Provided passage ->

Temporal has a configurable 1–90-day retention period, which refers to how long Temporal stores data for closed Workflow executions within a namespace. During this time, Workflows remain accessible for inspection and debugging. This debuggability helps to give our other teams visibility into imports and Workflows through the ETL process.

Ease of Use

Another factor, especially as the team grows, and we bring on more junior engineers, is simplicity and the ability for us to quickly train other engineers. Sidekiq does have some advantage in this area: It’s straightforward, easy enough to reason with, and ideal for one-off jobs. Deploying is also relatively straightforward. On the other hand, Temporal requires more setup for deployment; however, Temporal Cloud does help to mitigate deployment complexity.

Where Temporal excels is in its ability to establish reusable patterns for complex Workflows, like ETL. Because Temporal manages input/output storage natively, there’s no need to write intermediate states to a database. This makes multi-step processes easier for us to track and restart without any manual intervention. We recognize that while it takes some time to fully grasp Temporal’s execution model, the long-term benefits for handling stateful Workflows and easy job restarts outweigh the initial learning curve.

Temporal Migration Implementation

We started experimenting with Temporal over two years ago, with the first hello world commit happening in 2023. However, it wasn’t until July 2024 that we actually started migrating over.

At that time, Temporal didn’t officially support Ruby. Fortunately, Coinbase had released a Ruby library for Temporal, which became the unofficial, defacto Ruby client. Temporal has since created its own SDK.

Scoping

We broke the migration process into two phases. The first phase focused on learning how to write Temporal-acceptable code and understanding its Workflow model. Temporal-acceptable code included learning how to make the Workflows deterministic, so that when the Workflow is re-run the same sequence of steps are executed. It also included learning how to ensure Activities were idempotent so that they can be safely re-executed if they fail. This phase also consisted of scoping and planning, such as identifying the specific tasks and Workflows that needed to be migrated.

What is asked ->
a) Using the Temporal excerpt, state whether each statement agrees with it, answering yes or no and quoting the deciding words. (i) The retention period for closed Workflow executions can be set anywhere from 1 to 90 days. (ii) The team began migrating to Temporal in 2023. (iii) With Temporal, intermediate states must be written to a database.
b) List every section heading that appears in the Temporal excerpt.
c) Proceed with the Temporal excerpt from the point at which it ends.

Extracted material ->
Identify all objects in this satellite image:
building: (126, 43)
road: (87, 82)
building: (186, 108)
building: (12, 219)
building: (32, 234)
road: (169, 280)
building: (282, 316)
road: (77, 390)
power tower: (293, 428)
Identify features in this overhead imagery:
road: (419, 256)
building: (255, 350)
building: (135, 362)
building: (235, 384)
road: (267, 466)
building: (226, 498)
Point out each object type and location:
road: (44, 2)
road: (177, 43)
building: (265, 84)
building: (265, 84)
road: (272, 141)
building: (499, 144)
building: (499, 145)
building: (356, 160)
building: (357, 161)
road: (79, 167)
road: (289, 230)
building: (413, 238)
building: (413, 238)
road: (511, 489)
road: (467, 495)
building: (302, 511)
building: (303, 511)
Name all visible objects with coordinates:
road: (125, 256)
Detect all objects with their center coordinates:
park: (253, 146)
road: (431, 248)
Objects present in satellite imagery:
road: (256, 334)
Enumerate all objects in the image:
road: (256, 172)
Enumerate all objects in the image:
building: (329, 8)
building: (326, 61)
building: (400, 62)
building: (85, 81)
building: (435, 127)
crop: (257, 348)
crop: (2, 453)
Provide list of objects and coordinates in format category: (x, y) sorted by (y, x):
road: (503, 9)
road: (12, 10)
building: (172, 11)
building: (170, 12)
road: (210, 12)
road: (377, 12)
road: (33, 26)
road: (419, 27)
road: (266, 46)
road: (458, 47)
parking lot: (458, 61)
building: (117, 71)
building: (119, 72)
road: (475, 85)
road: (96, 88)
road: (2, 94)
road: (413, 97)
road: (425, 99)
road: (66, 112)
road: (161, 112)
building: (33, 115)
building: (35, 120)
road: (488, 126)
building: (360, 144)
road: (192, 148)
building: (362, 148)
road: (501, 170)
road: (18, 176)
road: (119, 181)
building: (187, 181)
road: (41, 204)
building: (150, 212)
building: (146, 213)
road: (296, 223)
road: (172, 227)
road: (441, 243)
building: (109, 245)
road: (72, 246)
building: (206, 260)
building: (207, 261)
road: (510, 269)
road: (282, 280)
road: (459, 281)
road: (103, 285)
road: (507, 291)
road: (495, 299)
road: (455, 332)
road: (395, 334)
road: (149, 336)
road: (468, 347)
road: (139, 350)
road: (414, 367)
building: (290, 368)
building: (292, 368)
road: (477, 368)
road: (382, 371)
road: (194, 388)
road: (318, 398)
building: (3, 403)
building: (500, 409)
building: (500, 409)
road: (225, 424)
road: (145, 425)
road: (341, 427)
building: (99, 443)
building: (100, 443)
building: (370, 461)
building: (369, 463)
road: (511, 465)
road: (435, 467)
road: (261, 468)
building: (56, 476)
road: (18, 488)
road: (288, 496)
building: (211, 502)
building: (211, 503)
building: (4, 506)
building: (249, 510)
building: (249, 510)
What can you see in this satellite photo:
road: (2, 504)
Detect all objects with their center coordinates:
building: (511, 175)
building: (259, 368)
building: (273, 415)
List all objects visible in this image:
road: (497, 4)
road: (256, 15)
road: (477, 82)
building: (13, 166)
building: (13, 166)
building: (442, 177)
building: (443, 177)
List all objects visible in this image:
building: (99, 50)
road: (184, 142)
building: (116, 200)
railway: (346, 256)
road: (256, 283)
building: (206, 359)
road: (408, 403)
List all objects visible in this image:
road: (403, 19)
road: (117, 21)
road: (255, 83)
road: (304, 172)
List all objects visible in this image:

Answer list ->
a)
(i) Yes: "Temporal has a configurable 1–90-day retention period, which refers to how long Temporal stores data for closed Workflow executions within a namespace."
(ii) No: "However, it wasn’t until July 2024 that we actually started migrating over."
(iii) No: "Because Temporal manages input/output storage natively, there’s no need to write intermediate states to a database."

b)
Ease of Use
Temporal Migration Implementation
Scoping

c)
Migrating

Once we had a clearer picture of Temporal and the scope, we moved on to the second phase: the actual migration of Workflows. This part of the process was particularly time-consuming because we needed to make sure there was no downtime for our customers by thoroughly testing and monitoring.

Regarding the conversion strategy, we opted for an incremental approach. We migrated Workflows one by one, based on domain, in order to verify the functionality of each Workflow independently and pinpoint any issues quickly. We began with lower-risk domains such as cache invalidation and resource syncing, operations that are easy to validate and quick to perform, allowing for fast iteration.

Once we had more experience and confidence writing Temporal Workflows and Activities, establishing patterns around concurrency and error handling, we started to migrate jobs that processed cloud usage data. These jobs vary based on customer but can range from seconds to hours with the resulting data set being millions of rows of data.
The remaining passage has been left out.